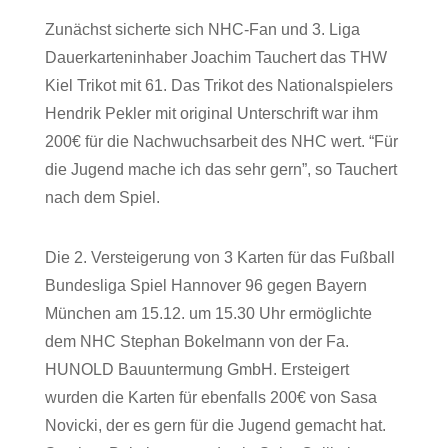
Zunächst sicherte sich NHC-Fan und 3. Liga
Dauerkarteninhaber Joachim Tauchert das THW
Kiel Trikot mit 61. Das Trikot des Nationalspielers
Hendrik Pekler mit original Unterschrift war ihm
200€ für die Nachwuchsarbeit des NHC wert. “Für
die Jugend mache ich das sehr gern”, so Tauchert
nach dem Spiel.
Die 2. Versteigerung von 3 Karten für das Fußball
Bundesliga Spiel Hannover 96 gegen Bayern
München am 15.12. um 15.30 Uhr ermöglichte
dem NHC Stephan Bokelmann von der Fa.
HUNOLD Bauuntermung GmbH. Ersteigert
wurden die Karten für ebenfalls 200€ von Sasa
Novicki, der es gern für die Jugend gemacht hat.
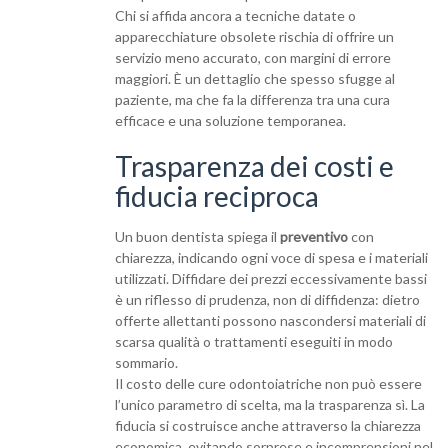
Chi si affida ancora a tecniche datate o
apparecchiature obsolete rischia di offrire un
servizio meno accurato, con margini di errore
maggiori. È un dettaglio che spesso sfugge al
paziente, ma che fa la differenza tra una cura
efficace e una soluzione temporanea.
Trasparenza dei costi e
fiducia reciproca
Un buon dentista spiega il
preventivo
con
chiarezza, indicando ogni voce di spesa e i materiali
utilizzati. Diffidare dei prezzi eccessivamente bassi
è un riflesso di prudenza, non di diffidenza: dietro
offerte allettanti possono nascondersi materiali di
scarsa qualità o trattamenti eseguiti in modo
sommario.
Il costo delle cure odontoiatriche non può essere
l’unico parametro di scelta, ma la trasparenza sì. La
fiducia si costruisce anche attraverso la chiarezza
economica, evitando sorprese e incomprensioni nel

> [Work instructions] Through the final line of the listing, beginning at the line that contains "apparecchiature obsolete rischia", every line is to be set down exactly, with no others.

> [Finished task]
apparecchiature obsolete rischia di offrire un
servizio meno accurato, con margini di errore
maggiori. È un dettaglio che spesso sfugge al
paziente, ma che fa la differenza tra una cura
efficace e una soluzione temporanea.
Trasparenza dei costi e
fiducia reciproca
Un buon dentista spiega il
preventivo
con
chiarezza, indicando ogni voce di spesa e i materiali
utilizzati. Diffidare dei prezzi eccessivamente bassi
è un riflesso di prudenza, non di diffidenza: dietro
offerte allettanti possono nascondersi materiali di
scarsa qualità o trattamenti eseguiti in modo
sommario.
Il costo delle cure odontoiatriche non può essere
l’unico parametro di scelta, ma la trasparenza sì. La
fiducia si costruisce anche attraverso la chiarezza
economica, evitando sorprese e incomprensioni nel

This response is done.